▶ [PARTS OF THE EXERCISE]
1. In the passage on design systems documentation, do these statements agree with it? Answer yes or no for each, and quote the deciding words. (a) The writer holds that a design system is only a product or a library. (b) The writer believes content is more useful in small chunks that can each be addressed on their own. (c) The writer says design systems resemble products more than knowledge graphs.
2. According to the passage on design systems documentation, what do good systems capture? List every item it names.

(DOCUMENT EXTRACT begins)

Lately I’ve been thinking a lot about design systems documentation, and more importantly how we scale knowledge and best practices across a large team. Looking at most system documentation (including for the design systems I’ve built), you’ll see something that heavily resembles the documentation you might find for a standalone product or software library.

We’re used to writing and reading long, linear documents full of content structured from top-to-bottom. But I think that content is actually far more useful in small chunks that are individually addressable.

Design systems can offer products, and some of those may be software libraries, but a design system is not only a product or a library. Good systems are hyperobjects that capture decisions, language, patterns, history, and all of the things that make and have made your organization’s design what it is. They resemble knowledge graphs far more than products, and I’d like to see some of the emerging patterns around software for managing a knowledge graph applied to design systems.

(DOCUMENT EXTRACT ends)
(DATA EXCERPT begins)

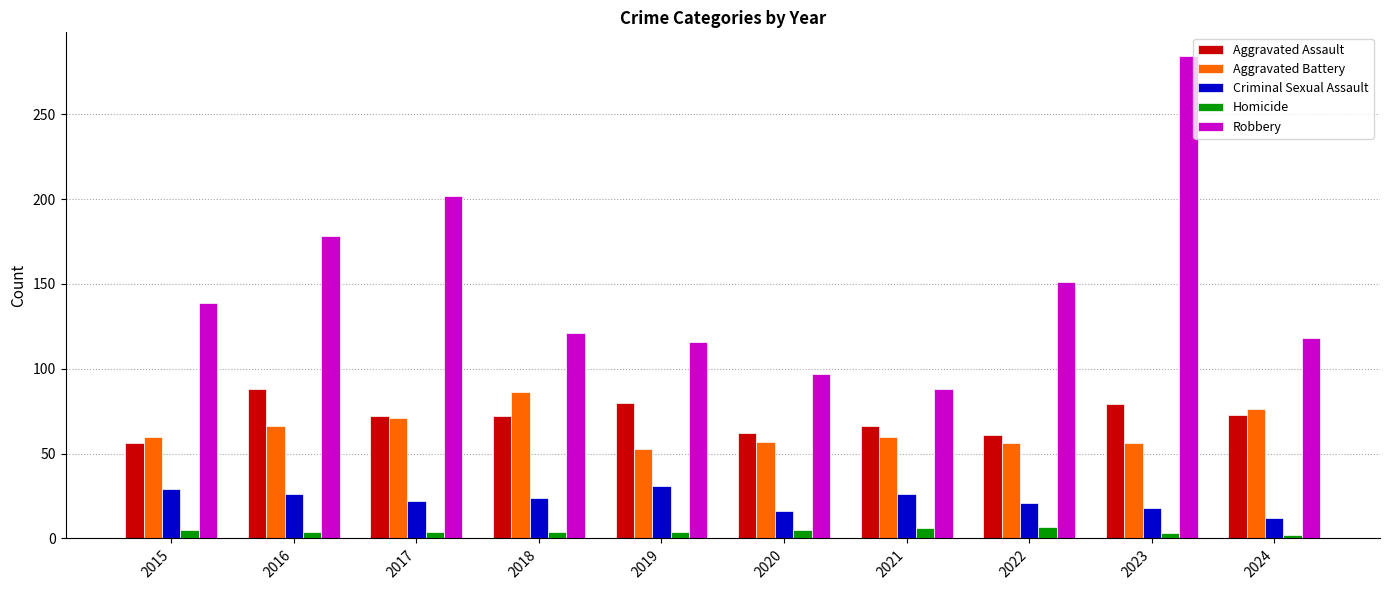

Which series has the largest range (max minus min)?

Robbery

(DATA EXCERPT ends)

▶ [SOLUTIONS TO THE TASKS]
1.
(a) No: "a design system is not only a product or a library."
(b) Yes: "that content is actually far more useful in small chunks that are individually addressable."
(c) No: "They resemble knowledge graphs far more than products"

2.
- decisions
- language
- patterns
- history
- all of the things that make and have made your organization's design what it is